51 Mass. App. Ct. 471 | Mass. App. Ct. | 2001
The plaintiffs (Ny and Noeun) were injured in an automobile accident on December 12, 1993. The vehicle in which they were injured was insured by the defendant, and they brought separate small claims actions to recover personal injury protection (PIP) benefits from the defendant. The cases were transferred to the regular civil docket of the Lowell Division of the District Court Department and thereafter consolidated. In September, 1998, the appellate division reversed an award of $1
At our request, the parties filed an agreed chronology of events, from which we have taken the following material facts.

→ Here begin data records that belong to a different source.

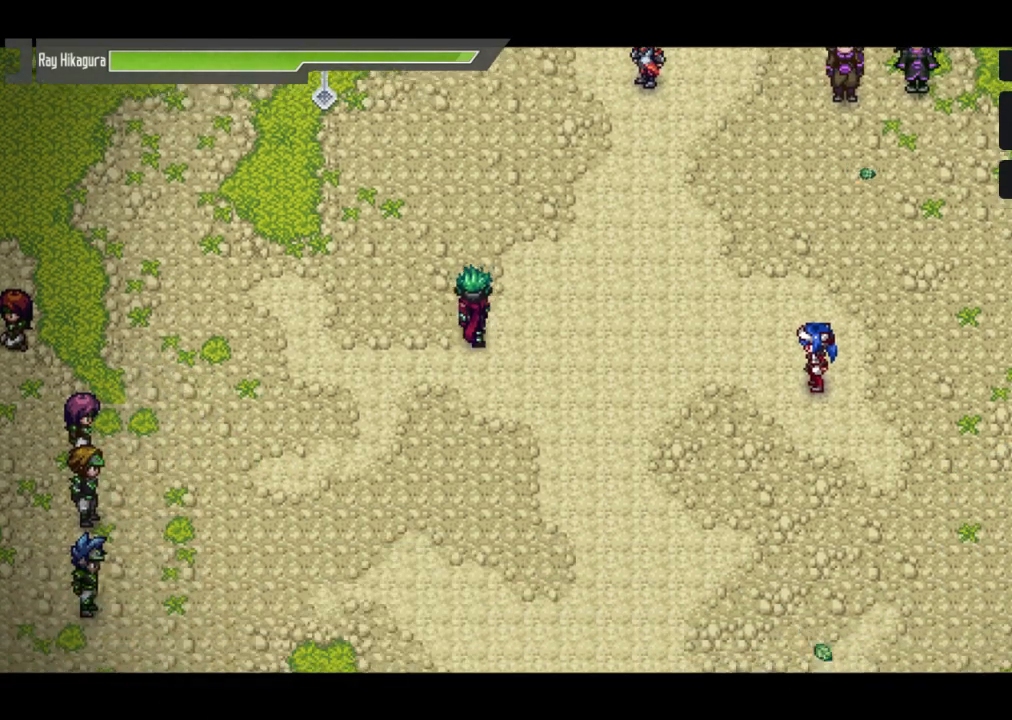
{"buttons": [], "left_stick": "center", "right_stick": "center", "events": []}
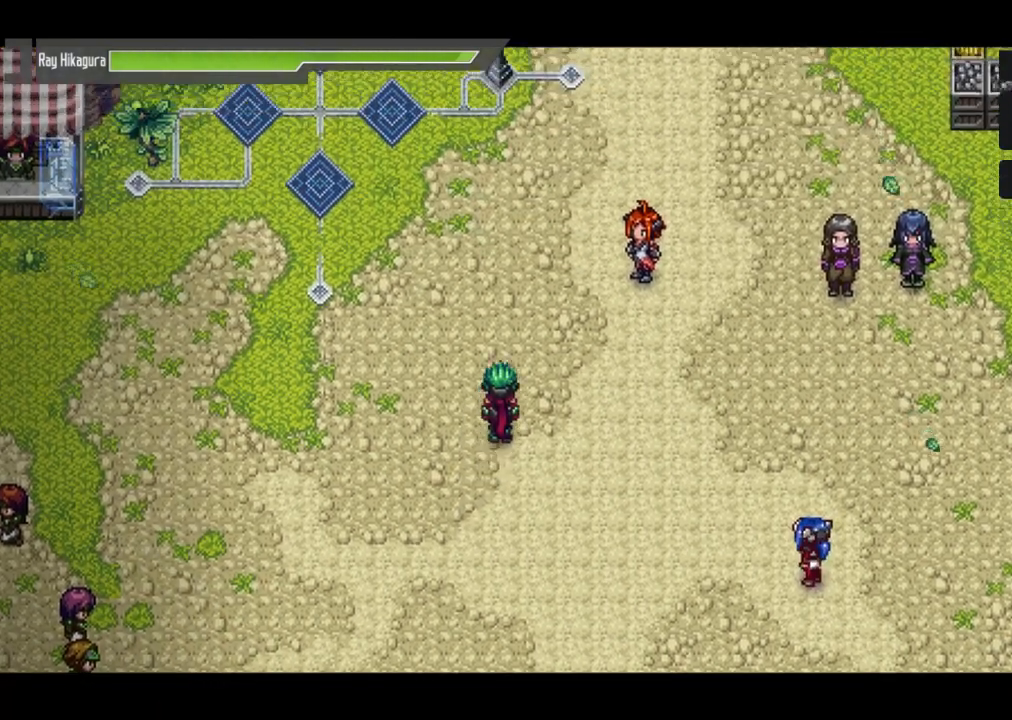
{"buttons": [], "left_stick": "center", "right_stick": "center", "events": []}
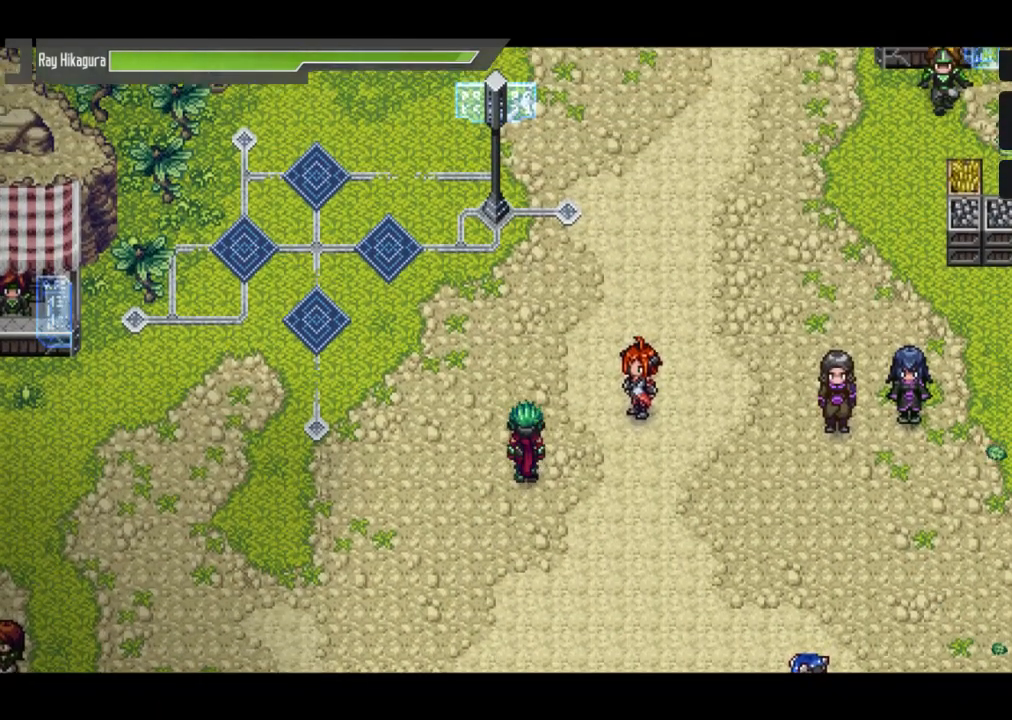
{"buttons": [], "left_stick": "center", "right_stick": "center", "events": []}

As to the plaintiff Ny: On the day of the accident, Ny was treated at Saints Memorial Medical Center (Medical Center). Thereafter, he was treated by Dr. Donn Paul Rademacher on three occasions in 1993, and by Dr. Edmund Quinn once in January, 1994. On May 16, 1994, the defendant received Ny’s bills and records from the Medical Center and from Dr. Quinn. On May 20, 1994, Ny filed an application for PIP benefits with the defendant. On June 20, 1994, the defendant received Ny’s bills and records of his treatment from Dr. Rademacher.
On May 31, 1994, the defendant notified Ny in writing that (i) it had reviewed the bill of the Medical Center (see note 5, infra), as a result of which it had paid $266 of the Medical Center’s $352 bill for Ny’s treatment, leaving an unpaid balance of $86, and (ii) that it had reviewed Dr. Quinn’s $357 bill, and had paid him $252, leaving an unpaid balance of $105. On July 8, 1994, the defendant paid Dr. Rademacher $287 of his $356 bill, leaving a balance of $69, and it notified Ny in writing the amount it had paid Dr. Rademacher as result of a review of Dr. Rademacher’s bills.

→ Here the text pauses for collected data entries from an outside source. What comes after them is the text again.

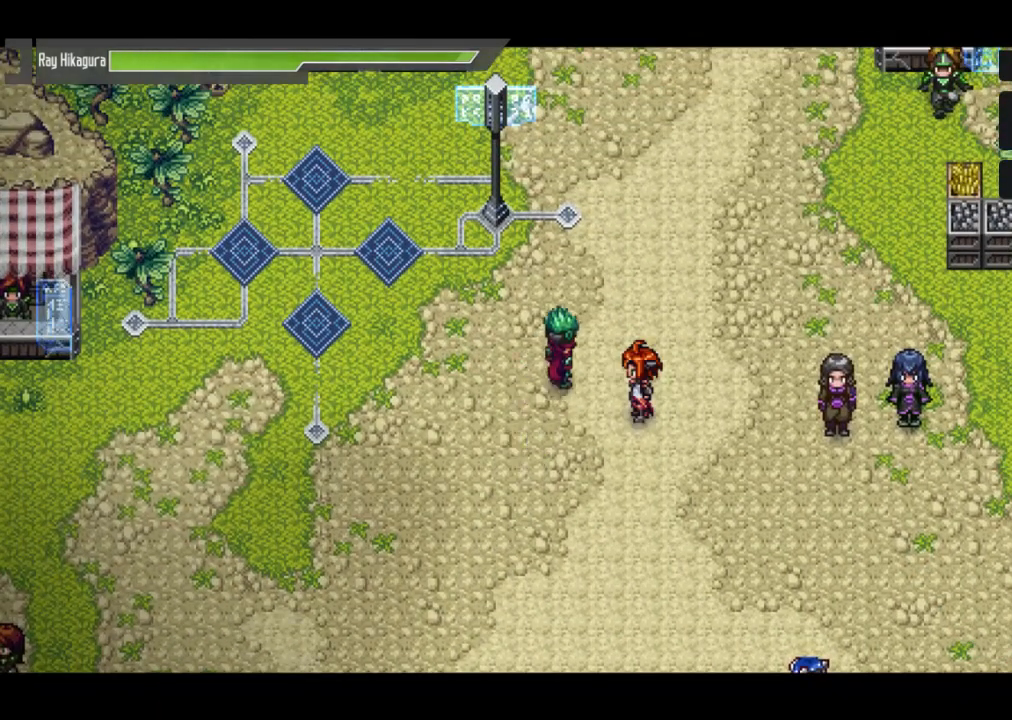
{"buttons": [], "left_stick": "center", "right_stick": "center", "events": []}
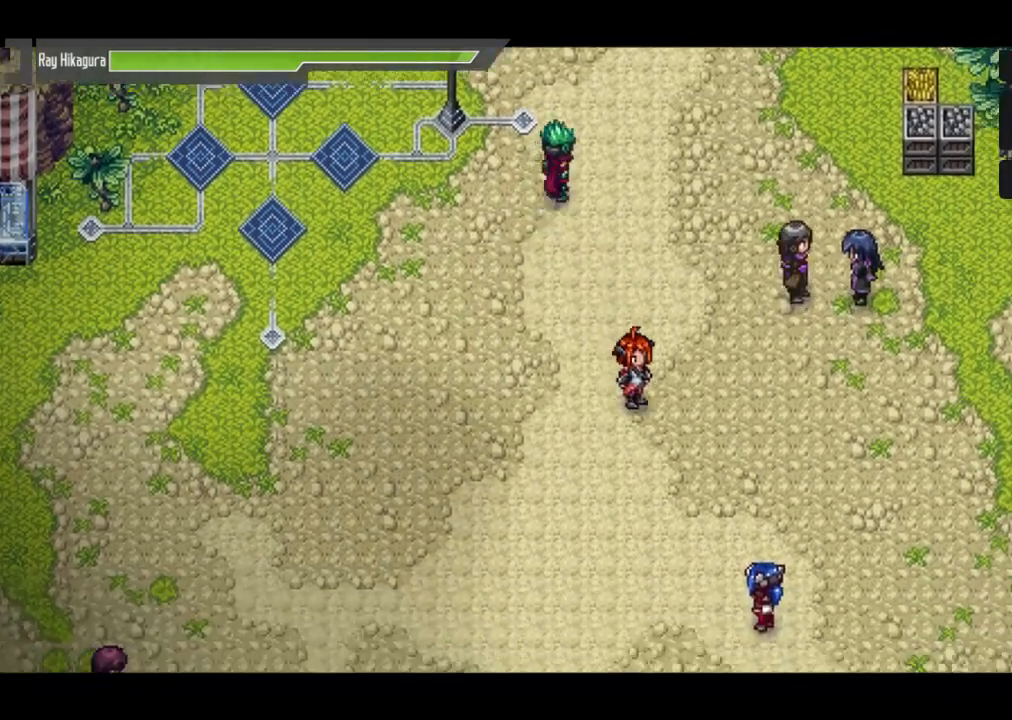
{"buttons": [], "left_stick": "center", "right_stick": "center", "events": []}
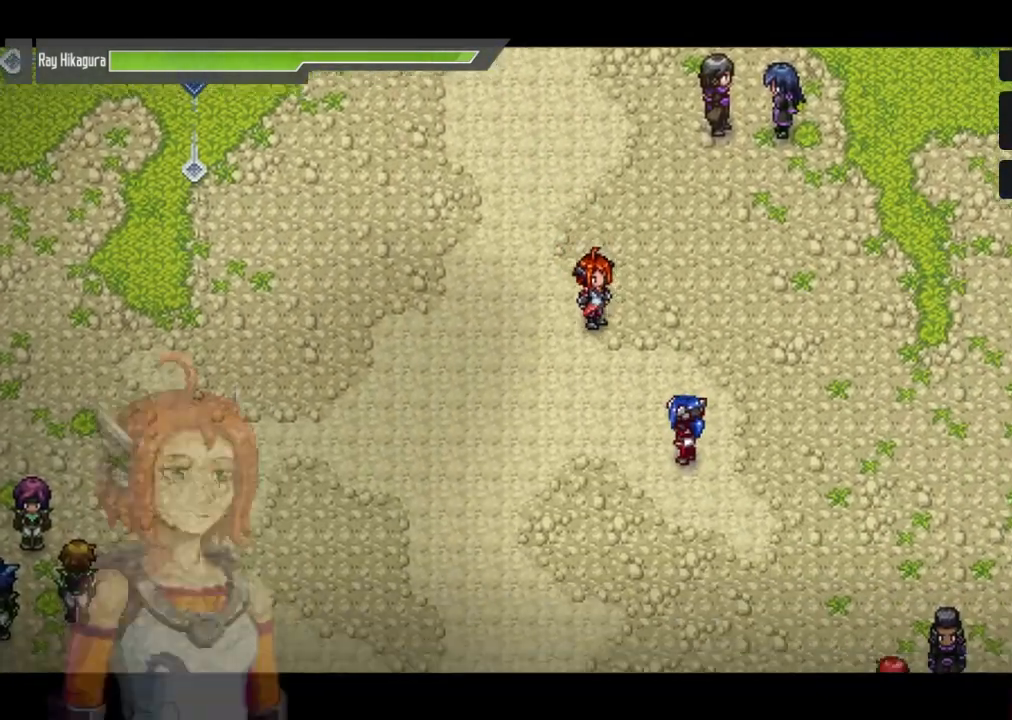
{"buttons": [], "left_stick": "center", "right_stick": "center", "events": []}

As to the plaintiff Noeun: He received treatment from the Medical Center on the day of the accident, December 12, 1993. On June 20, 1994, Noeun filed his application for PIP benefits. On the same date, the defendant received the Medical Center’s bills and records in the amount of $1,036, of which it paid $582 on July 8, 1994, leaving an unpaid balance of $454. Also on July 8, 1994, the defendant notified Noeun of the amount paid to the Medical Center, and that it was the result of a review of the Medical Center’s bill.
On May 12, 1995, Ny and Noeun each filed a small claims action against the defendant for the unpaid balances due their providers, and for attorney’s fees. Over a year later, Dr. Rademacher (on September 19, 1996), Dr. Quinn (on October 17, 1996), and the Medical Center (on November 7,1996), signed a general release of all claims in favor of Ny and the defendant. The release of the Medical Center was also in favor of Noeun. None of the three releases recited a consideration; each release recited that there had been no “promise or inducement” for the release. The releases were solicited by the defendant, apparently without prior notice to the plaintiffs.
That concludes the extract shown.